### [Activity]
Copy, without any changes, the lines from the very first one through the line containing "Способы оплаты", with both ends included.

Saved entries:

┌──

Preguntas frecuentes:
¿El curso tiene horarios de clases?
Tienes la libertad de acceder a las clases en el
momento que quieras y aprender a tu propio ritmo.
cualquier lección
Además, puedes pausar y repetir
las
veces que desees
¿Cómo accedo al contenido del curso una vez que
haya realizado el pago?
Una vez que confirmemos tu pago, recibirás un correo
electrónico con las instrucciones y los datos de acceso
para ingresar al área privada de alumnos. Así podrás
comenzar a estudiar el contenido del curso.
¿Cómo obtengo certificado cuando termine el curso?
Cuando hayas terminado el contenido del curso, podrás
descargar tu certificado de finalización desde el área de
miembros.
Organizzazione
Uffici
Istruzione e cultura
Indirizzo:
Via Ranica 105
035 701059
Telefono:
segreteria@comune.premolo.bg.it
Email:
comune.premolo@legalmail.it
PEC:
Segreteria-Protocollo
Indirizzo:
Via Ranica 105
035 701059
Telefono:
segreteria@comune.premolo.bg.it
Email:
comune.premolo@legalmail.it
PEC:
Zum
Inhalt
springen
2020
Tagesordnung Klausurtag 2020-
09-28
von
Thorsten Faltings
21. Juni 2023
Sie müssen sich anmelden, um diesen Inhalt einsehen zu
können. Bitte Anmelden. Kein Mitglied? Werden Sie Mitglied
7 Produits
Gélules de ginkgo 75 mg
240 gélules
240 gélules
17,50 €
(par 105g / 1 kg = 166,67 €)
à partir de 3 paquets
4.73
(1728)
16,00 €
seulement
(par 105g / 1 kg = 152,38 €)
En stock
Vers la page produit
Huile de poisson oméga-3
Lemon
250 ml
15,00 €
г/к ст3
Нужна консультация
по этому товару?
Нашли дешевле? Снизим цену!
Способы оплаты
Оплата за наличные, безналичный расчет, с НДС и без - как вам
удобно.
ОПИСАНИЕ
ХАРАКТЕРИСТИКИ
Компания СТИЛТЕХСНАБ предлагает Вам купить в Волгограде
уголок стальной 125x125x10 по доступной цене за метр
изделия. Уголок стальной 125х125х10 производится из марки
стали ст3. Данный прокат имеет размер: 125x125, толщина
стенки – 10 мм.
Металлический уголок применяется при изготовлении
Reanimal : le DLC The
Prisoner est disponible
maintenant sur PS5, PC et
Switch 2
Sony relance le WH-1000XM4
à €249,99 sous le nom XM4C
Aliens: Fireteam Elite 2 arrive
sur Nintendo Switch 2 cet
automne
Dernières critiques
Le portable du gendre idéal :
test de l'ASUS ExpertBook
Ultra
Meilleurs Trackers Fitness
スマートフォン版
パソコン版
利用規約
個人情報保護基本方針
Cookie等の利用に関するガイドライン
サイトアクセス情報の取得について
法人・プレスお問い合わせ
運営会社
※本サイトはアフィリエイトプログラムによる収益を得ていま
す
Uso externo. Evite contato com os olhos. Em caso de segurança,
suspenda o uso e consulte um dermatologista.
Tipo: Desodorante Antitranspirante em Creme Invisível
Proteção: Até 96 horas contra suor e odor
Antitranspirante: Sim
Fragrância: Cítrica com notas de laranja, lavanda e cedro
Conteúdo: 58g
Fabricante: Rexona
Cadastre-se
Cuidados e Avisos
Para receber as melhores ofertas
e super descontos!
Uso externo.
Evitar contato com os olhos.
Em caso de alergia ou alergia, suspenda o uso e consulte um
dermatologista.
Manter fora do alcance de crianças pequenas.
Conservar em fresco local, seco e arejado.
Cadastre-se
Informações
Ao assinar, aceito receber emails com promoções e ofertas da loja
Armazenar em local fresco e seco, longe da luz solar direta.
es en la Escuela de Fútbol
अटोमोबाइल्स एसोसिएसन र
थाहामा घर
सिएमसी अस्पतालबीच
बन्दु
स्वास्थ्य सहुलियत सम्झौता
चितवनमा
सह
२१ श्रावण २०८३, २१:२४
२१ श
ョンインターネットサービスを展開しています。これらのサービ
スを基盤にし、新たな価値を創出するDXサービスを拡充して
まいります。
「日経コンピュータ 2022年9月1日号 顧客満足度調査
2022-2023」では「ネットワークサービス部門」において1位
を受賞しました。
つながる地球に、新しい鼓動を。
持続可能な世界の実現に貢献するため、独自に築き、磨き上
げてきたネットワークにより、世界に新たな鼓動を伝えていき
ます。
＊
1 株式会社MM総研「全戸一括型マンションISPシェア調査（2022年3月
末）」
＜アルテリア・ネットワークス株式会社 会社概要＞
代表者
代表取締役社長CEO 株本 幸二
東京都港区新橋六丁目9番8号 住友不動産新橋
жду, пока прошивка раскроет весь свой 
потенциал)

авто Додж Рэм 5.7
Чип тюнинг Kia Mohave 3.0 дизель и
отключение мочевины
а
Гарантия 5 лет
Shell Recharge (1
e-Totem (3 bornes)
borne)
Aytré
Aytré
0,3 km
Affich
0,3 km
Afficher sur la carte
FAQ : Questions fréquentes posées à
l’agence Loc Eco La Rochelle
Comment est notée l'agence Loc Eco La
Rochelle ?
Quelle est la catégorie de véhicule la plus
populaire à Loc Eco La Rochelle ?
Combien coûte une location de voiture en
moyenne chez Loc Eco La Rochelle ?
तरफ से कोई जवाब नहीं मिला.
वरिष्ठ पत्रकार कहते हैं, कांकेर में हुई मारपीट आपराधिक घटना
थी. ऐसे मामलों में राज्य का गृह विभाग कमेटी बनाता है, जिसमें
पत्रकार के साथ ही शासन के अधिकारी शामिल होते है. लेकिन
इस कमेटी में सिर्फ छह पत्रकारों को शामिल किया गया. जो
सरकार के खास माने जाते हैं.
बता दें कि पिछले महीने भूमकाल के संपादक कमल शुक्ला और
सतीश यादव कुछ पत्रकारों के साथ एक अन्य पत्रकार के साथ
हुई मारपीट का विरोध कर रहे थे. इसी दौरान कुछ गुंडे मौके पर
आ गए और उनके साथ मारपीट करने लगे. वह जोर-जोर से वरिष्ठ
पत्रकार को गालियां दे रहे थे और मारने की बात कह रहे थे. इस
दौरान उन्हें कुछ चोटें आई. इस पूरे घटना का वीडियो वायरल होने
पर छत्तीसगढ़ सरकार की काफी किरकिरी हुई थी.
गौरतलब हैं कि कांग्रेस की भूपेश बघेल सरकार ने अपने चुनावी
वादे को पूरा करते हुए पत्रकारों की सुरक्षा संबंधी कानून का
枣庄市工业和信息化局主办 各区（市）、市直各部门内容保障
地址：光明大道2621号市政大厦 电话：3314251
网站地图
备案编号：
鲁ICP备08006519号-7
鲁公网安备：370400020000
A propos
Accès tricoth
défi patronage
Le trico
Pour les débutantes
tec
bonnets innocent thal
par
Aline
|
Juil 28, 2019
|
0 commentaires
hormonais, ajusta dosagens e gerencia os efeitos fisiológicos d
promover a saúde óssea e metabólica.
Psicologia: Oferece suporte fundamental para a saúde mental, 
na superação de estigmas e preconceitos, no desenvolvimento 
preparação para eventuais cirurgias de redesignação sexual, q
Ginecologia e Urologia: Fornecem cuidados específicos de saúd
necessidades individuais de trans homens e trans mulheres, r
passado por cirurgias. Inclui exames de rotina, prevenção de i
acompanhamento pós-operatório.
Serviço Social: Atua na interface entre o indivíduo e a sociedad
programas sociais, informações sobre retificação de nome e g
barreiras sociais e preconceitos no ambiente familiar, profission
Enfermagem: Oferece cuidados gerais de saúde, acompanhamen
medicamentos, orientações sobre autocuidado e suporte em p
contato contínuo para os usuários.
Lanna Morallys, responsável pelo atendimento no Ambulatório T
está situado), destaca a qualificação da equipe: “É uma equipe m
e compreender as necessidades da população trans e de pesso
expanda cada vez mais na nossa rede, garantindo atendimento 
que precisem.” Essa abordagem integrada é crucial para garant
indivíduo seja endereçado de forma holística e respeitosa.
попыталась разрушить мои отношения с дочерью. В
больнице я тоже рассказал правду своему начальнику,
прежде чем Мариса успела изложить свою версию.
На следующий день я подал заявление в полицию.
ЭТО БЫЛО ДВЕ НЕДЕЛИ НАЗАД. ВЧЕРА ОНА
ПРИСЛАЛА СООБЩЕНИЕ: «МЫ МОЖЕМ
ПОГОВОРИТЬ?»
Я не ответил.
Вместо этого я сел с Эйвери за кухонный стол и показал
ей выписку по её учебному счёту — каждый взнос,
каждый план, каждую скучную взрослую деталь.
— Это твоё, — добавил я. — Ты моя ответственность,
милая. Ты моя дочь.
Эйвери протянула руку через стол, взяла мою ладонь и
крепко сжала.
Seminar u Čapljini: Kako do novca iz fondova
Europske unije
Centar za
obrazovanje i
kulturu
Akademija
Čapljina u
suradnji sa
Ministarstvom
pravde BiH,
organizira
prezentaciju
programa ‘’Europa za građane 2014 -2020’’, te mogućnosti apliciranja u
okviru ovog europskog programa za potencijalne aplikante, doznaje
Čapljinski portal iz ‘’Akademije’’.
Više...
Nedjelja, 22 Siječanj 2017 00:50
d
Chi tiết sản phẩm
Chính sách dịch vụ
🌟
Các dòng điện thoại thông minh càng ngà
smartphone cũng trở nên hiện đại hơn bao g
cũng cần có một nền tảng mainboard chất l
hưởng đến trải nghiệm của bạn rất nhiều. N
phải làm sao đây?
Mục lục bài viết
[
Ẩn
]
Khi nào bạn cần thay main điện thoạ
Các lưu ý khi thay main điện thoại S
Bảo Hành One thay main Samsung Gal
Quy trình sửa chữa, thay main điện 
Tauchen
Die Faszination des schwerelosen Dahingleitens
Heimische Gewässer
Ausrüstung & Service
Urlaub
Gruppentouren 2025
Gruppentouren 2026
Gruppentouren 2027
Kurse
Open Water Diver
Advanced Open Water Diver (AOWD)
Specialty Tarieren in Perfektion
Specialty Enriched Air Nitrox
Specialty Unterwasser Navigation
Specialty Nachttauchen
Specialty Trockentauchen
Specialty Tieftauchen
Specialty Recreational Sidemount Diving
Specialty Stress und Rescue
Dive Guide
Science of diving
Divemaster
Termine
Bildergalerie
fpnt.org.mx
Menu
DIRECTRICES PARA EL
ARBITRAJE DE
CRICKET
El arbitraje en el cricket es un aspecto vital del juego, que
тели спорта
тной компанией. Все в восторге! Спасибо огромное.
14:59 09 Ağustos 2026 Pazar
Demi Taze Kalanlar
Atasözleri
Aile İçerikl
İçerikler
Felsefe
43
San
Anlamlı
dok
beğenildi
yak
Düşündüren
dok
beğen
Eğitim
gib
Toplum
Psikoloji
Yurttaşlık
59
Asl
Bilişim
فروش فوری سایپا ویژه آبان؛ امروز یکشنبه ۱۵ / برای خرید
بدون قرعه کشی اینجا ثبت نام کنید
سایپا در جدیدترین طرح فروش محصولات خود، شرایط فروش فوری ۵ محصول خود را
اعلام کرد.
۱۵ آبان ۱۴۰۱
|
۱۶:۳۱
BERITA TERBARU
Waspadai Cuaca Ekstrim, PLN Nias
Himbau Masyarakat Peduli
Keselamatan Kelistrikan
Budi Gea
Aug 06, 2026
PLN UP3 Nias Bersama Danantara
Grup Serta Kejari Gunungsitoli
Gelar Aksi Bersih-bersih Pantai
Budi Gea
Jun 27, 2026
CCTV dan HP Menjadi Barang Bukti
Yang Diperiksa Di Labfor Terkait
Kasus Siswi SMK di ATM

└──

### [Your solution]
Preguntas frecuentes:
¿El curso tiene horarios de clases?
Tienes la libertad de acceder a las clases en el
momento que quieras y aprender a tu propio ritmo.
cualquier lección
Además, puedes pausar y repetir
las
veces que desees
¿Cómo accedo al contenido del curso una vez que
haya realizado el pago?
Una vez que confirmemos tu pago, recibirás un correo
electrónico con las instrucciones y los datos de acceso
para ingresar al área privada de alumnos. Así podrás
comenzar a estudiar el contenido del curso.
¿Cómo obtengo certificado cuando termine el curso?
Cuando hayas terminado el contenido del curso, podrás
descargar tu certificado de finalización desde el área de
miembros.
Organizzazione
Uffici
Istruzione e cultura
Indirizzo:
Via Ranica 105
035 701059
Telefono:
segreteria@comune.premolo.bg.it
Email:
comune.premolo@legalmail.it
PEC:
Segreteria-Protocollo
Indirizzo:
Via Ranica 105
035 701059
Telefono:
segreteria@comune.premolo.bg.it
Email:
comune.premolo@legalmail.it
PEC:
Zum
Inhalt
springen
2020
Tagesordnung Klausurtag 2020-
09-28
von
Thorsten Faltings
21. Juni 2023
Sie müssen sich anmelden, um diesen Inhalt einsehen zu
können. Bitte Anmelden. Kein Mitglied? Werden Sie Mitglied
7 Produits
Gélules de ginkgo 75 mg
240 gélules
240 gélules
17,50 €
(par 105g / 1 kg = 166,67 €)
à partir de 3 paquets
4.73
(1728)
16,00 €
seulement
(par 105g / 1 kg = 152,38 €)
En stock
Vers la page produit
Huile de poisson oméga-3
Lemon
250 ml
15,00 €
г/к ст3
Нужна консультация
по этому товару?
Нашли дешевле? Снизим цену!
Способы оплаты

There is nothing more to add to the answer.